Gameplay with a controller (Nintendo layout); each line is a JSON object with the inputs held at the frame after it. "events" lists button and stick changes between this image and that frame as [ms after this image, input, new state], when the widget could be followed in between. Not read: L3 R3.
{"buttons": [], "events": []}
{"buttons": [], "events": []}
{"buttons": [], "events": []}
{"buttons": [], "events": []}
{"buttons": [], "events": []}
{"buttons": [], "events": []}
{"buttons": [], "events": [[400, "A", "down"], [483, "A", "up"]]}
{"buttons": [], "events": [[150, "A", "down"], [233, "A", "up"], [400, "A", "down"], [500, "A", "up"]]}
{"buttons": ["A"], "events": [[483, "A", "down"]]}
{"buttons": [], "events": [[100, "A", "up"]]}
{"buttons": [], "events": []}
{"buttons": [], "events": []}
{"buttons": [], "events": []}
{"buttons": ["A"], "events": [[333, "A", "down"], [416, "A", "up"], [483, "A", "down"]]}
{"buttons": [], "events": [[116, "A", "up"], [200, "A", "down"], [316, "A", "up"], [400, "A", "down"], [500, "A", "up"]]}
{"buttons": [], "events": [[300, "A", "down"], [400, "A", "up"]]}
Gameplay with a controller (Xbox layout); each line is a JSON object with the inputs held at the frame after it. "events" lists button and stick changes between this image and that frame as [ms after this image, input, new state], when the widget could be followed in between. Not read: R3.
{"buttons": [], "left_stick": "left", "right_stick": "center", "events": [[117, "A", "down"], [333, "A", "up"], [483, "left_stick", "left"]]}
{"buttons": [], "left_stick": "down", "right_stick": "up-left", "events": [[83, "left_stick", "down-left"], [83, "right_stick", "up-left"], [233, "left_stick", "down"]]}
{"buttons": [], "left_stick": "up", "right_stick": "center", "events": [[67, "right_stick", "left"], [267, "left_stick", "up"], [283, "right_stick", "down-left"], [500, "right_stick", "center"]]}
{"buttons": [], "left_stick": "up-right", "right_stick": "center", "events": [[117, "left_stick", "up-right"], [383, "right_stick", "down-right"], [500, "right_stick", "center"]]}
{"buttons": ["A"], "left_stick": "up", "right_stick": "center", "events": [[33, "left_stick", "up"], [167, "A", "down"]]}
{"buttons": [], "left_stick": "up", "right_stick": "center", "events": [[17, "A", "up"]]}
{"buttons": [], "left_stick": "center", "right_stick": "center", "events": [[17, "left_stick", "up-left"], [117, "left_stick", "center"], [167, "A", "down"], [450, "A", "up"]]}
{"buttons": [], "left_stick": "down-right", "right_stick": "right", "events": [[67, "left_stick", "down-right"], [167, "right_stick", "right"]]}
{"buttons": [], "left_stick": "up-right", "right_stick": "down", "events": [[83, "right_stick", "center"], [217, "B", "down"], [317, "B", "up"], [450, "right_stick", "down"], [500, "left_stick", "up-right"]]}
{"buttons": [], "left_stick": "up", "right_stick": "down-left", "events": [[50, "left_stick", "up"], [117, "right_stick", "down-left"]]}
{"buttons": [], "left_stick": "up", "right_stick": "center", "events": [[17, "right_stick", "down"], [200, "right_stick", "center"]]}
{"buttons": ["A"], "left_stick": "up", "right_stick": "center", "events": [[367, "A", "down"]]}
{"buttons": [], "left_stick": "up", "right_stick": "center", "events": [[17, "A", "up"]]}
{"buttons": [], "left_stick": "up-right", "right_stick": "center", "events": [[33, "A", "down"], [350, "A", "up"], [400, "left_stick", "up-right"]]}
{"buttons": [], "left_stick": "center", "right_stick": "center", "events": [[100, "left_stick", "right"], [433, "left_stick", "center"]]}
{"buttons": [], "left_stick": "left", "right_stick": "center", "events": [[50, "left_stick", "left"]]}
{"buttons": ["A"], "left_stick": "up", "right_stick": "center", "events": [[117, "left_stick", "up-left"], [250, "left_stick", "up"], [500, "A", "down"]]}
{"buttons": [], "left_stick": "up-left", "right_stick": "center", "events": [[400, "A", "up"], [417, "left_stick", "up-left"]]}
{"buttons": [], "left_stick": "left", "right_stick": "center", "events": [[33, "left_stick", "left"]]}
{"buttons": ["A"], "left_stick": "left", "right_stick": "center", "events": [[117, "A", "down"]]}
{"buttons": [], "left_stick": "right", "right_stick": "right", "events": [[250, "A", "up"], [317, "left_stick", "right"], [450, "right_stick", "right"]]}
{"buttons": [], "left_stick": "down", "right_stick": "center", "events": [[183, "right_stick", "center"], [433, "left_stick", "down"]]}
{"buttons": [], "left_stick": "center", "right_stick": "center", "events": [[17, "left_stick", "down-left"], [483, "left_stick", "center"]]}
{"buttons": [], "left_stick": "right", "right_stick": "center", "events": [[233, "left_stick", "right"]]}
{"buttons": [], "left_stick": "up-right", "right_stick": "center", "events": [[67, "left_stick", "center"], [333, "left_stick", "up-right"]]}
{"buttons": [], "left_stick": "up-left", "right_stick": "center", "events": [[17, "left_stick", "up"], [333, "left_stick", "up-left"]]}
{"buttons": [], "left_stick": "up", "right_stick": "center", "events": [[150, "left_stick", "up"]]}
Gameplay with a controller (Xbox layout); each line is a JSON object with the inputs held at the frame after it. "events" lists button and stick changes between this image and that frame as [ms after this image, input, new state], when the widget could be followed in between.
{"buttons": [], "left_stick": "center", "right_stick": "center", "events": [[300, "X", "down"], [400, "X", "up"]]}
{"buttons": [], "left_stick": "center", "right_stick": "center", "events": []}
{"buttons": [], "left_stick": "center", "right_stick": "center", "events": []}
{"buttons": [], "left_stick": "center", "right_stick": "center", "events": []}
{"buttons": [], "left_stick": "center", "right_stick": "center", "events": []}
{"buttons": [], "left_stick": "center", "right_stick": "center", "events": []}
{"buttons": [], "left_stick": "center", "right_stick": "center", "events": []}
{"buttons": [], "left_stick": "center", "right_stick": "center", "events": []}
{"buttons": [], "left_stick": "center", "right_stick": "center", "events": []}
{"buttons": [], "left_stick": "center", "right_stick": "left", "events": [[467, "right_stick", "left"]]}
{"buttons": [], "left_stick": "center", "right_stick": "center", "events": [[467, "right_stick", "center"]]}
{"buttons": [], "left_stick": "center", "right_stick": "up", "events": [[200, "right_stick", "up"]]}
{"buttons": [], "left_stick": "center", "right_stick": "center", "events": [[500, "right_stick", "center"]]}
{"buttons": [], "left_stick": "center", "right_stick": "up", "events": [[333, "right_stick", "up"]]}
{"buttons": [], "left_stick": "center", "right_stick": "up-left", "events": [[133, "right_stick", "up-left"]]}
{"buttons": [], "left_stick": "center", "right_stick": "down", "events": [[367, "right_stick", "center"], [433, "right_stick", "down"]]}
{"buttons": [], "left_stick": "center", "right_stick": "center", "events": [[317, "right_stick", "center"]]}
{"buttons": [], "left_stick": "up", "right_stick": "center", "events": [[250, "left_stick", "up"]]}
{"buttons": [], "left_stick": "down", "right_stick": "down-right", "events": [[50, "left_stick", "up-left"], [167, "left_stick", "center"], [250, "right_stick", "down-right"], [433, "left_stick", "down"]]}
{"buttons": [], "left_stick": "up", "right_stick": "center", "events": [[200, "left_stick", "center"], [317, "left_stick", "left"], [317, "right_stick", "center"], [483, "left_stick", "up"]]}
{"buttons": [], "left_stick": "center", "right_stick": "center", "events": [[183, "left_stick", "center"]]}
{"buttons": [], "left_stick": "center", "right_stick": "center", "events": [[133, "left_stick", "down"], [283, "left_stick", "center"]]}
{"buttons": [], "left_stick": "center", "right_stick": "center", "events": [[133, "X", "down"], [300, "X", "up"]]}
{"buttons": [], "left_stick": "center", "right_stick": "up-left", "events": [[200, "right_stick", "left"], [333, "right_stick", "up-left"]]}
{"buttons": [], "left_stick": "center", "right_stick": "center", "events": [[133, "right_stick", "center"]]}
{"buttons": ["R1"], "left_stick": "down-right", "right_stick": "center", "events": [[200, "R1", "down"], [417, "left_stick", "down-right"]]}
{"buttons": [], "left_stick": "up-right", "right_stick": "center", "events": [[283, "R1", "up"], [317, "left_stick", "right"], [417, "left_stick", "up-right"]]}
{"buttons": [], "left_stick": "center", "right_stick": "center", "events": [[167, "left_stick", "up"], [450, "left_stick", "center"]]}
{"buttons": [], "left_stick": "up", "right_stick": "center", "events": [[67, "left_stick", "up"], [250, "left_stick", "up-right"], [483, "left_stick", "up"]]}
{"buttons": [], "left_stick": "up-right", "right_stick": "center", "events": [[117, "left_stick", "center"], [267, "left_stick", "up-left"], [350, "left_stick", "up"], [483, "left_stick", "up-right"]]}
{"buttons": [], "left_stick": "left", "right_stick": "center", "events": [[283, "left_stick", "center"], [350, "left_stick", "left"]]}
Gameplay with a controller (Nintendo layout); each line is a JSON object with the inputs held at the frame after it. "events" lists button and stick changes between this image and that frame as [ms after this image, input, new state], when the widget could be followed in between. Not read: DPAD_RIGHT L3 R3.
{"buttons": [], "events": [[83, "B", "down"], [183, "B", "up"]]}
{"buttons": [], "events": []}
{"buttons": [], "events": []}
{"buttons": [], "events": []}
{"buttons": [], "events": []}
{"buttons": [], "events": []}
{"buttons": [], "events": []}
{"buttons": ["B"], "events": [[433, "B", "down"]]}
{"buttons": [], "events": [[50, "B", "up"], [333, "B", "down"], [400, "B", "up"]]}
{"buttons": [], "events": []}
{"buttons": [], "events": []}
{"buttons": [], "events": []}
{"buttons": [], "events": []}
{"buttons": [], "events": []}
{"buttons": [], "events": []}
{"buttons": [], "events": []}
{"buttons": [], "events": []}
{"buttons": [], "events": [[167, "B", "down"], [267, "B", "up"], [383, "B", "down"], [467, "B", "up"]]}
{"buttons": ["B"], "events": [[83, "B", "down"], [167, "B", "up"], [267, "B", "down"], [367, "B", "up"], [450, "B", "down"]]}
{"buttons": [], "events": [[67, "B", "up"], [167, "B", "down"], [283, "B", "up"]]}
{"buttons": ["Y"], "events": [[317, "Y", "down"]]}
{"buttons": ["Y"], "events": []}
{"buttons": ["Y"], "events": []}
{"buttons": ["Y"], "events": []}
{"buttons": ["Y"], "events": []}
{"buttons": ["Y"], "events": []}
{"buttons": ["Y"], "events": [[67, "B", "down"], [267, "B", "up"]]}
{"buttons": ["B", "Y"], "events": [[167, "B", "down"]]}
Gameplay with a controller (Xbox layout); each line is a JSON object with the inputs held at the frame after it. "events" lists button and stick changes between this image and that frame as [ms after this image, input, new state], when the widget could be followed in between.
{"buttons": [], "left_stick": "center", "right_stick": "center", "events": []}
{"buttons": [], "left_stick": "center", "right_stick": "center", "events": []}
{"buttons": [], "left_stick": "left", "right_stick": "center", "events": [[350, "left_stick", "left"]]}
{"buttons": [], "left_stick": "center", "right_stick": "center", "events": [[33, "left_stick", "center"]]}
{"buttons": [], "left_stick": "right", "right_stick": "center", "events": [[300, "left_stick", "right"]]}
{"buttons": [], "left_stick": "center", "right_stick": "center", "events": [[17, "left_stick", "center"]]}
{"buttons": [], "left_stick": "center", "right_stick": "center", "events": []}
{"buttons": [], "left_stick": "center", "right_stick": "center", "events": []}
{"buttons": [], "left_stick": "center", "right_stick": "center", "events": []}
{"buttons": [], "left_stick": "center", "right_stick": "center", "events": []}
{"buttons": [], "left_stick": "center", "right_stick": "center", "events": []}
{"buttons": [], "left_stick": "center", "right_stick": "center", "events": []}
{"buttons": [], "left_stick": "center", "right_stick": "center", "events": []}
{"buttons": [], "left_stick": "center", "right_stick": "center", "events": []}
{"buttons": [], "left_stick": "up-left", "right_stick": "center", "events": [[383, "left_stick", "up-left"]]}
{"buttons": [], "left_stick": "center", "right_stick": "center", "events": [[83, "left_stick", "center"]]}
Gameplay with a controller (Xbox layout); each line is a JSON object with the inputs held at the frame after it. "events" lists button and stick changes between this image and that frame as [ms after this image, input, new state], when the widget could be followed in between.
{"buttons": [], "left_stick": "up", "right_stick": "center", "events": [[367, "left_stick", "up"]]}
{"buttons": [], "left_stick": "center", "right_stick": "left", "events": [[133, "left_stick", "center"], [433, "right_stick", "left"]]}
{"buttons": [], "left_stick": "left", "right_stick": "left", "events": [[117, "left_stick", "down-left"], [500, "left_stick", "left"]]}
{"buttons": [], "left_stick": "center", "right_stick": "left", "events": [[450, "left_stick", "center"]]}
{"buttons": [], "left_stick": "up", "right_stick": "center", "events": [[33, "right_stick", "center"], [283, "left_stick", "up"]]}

·····

* Your objective *
Among the lines above, find the ones containing "Nintendo" and copy them.

* Answer to this exercise *
Gameplay with a controller (Nintendo layout); each line is a JSON object with the inputs held at the frame after it. "events" lists button and stick changes between this image and that frame as [ms after this image, input, new state], when the widget could be followed in between. Not read: L3 R3.
Gameplay with a controller (Nintendo layout); each line is a JSON object with the inputs held at the frame after it. "events" lists button and stick changes between this image and that frame as [ms after this image, input, new state], when the widget could be followed in between. Not read: DPAD_RIGHT L3 R3.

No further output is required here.